Né en 1513 à Vesoul, alors petite cité du comté de Bourgogne, Simon Renard est issu d’une ancienne famille locale, les Renard de Bermont. Son père, Thiébaud Regnard, est gouverneur de la seigneurie de Marast en 1515, tandis que sa mère, Jeanne de Bleigney, donne à son époux cinq enfants, dont deux sont entrés au service de l’empereur. Doté d’évidentes qualités pour manier le verbe, Simon Renard fréquente des écoles de Vesoul avant de rejoindre l’université de Dole où il étudie le droit.

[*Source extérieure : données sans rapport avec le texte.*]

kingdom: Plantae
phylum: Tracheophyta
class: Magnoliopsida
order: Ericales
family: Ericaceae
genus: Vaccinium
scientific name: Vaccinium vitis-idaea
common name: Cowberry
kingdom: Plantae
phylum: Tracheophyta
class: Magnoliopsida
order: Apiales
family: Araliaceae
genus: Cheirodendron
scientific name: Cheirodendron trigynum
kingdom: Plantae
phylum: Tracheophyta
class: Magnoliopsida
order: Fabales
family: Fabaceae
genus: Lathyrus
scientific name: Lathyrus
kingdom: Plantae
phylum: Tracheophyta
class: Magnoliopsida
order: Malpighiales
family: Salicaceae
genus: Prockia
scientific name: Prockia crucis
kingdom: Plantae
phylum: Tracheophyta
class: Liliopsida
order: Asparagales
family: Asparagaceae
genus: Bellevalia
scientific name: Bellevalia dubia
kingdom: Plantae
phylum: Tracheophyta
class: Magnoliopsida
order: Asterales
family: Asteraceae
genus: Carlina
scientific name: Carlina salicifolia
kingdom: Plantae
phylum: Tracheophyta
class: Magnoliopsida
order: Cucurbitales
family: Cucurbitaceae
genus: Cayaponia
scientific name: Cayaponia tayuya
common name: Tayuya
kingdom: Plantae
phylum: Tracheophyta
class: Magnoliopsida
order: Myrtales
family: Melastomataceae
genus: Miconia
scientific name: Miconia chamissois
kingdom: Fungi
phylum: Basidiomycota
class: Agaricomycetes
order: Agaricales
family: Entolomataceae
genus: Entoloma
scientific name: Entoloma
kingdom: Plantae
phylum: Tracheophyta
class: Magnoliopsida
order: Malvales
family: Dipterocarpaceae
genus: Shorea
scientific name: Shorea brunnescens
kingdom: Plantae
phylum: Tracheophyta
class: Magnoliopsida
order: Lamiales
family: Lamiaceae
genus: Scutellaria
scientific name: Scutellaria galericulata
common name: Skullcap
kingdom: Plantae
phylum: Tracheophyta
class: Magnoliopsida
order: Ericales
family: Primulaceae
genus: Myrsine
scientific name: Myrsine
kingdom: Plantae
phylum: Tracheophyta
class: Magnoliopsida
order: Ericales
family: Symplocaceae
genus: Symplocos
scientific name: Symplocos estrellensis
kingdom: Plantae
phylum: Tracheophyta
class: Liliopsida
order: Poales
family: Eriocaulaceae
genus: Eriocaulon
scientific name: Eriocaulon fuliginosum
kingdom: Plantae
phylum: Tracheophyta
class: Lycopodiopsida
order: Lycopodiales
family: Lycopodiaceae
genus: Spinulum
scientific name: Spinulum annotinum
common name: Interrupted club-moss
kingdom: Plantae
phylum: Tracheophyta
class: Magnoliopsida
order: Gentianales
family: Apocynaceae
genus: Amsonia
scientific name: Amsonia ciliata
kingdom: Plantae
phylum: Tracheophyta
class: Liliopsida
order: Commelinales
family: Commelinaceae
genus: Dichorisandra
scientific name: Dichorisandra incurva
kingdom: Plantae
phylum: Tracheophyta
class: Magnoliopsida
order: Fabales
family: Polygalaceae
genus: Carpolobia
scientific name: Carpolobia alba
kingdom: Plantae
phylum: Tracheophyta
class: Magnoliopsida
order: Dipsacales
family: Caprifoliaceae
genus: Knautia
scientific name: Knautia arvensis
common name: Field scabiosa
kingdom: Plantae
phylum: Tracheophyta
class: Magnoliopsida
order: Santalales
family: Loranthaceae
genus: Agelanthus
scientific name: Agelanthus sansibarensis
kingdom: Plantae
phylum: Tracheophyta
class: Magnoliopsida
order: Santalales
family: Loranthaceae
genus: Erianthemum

À l’image de nombre de ses camarades, il choisit de poursuivre sa formation à Louvain, où est alors instruite l’élite de l’administration impériale.

Fait docteur en droit, il retourne à Vesoul afin d’exercer la profession d’avocat dans le bailliage d’Amont. Il s’installe dans sa ville natale, en une belle demeure qui porte encore son nom. Très vite, il est nommé lieutenant général du bailliage, plus haute fonction militaire et juridique. Mais ses années passées à l’université de Dole et à Louvain se rappellent bientôt à lui. Dans ces établissements, il a en effet fait la connaissance d’Antoine de Granvelle, qui repère immédiatement chez ce dernier ses talents d’éloquence et son habileté à manier les hommes.

Grâce à la protection du père (Nicolas Perrenot de Granvelle) et de son fils, alors évêque d’Arras, Simon Renard est nommé gouverneur provisoire du duché de Milan. Il est présent à la bataille de Mühlberg le 24 avril 1547, ce qui lui vaut de devenir maître des requêtes ordinaires de l’hôtel de l’empereur. Il siège à la diète d’Augsbourg en 1547-1548, puis est institué comte palatin par Charles Quint en janvier 1548. Très adroit, maniant parfaitement le verbe, il s’impose dans le milieu diplomatique : s’il est d’abord honoré d’une ambassade à la cour de France, il est ensuite choisi pour représenter l’empereur à la cour d’Angleterre. C’est notamment en cette qualité qu’il fait signer le traité de Vaucelles entre Henri VIII et l’Espagne en 1556. Toutefois, c’est surtout pour le mariage entre l’infant Philippe d’Espagne (futur Philippe II) et Marie Tudor qu’il laisse sa marque politique, car il participe activement aux discussions complexes qui précèdent cette union, conclue en 1554.

« C’était un homme fort habile, ardent, beau parleur, mais railleur et turbulent »1, écrit l’abbé Boisot pour décrire Simon Renard, évoquant ainsi en filigrane la fin tragique de cet ambassadeur. Antoine de Granvelle, son plus ancien ami, celui qui avait fait, avec son père, sa fortune et sa réputation, est devenu son plus proche ennemi, convaincu d’avoir été trahi par lui au fil de ses ambassades et négociations. Le 8 août 1573, à Madrid, après 22 années passées au service de l’Empire, Simon Renard s’éteint, seul, abandonné de tous, dans la cellule d’une prison. Ce décès est encore aujourd’hui l’objet de discussions : suicide ? assassinat ? Victor Hugo joue de ce mystère dans sa pièce Marie Tudor, dessinant ainsi, pour l’éternité, un être nimbé d’ombres et de lumières.

Notes :
1 – BM Besançon, Ms 1244, Lettre de l’abbé Jean-Baptiste Boisot à Pelisson, « Sur un projet de biographie du cardinal de Granvelle », p. 106 (manuscrit en ligne sur “Mémoire vive”).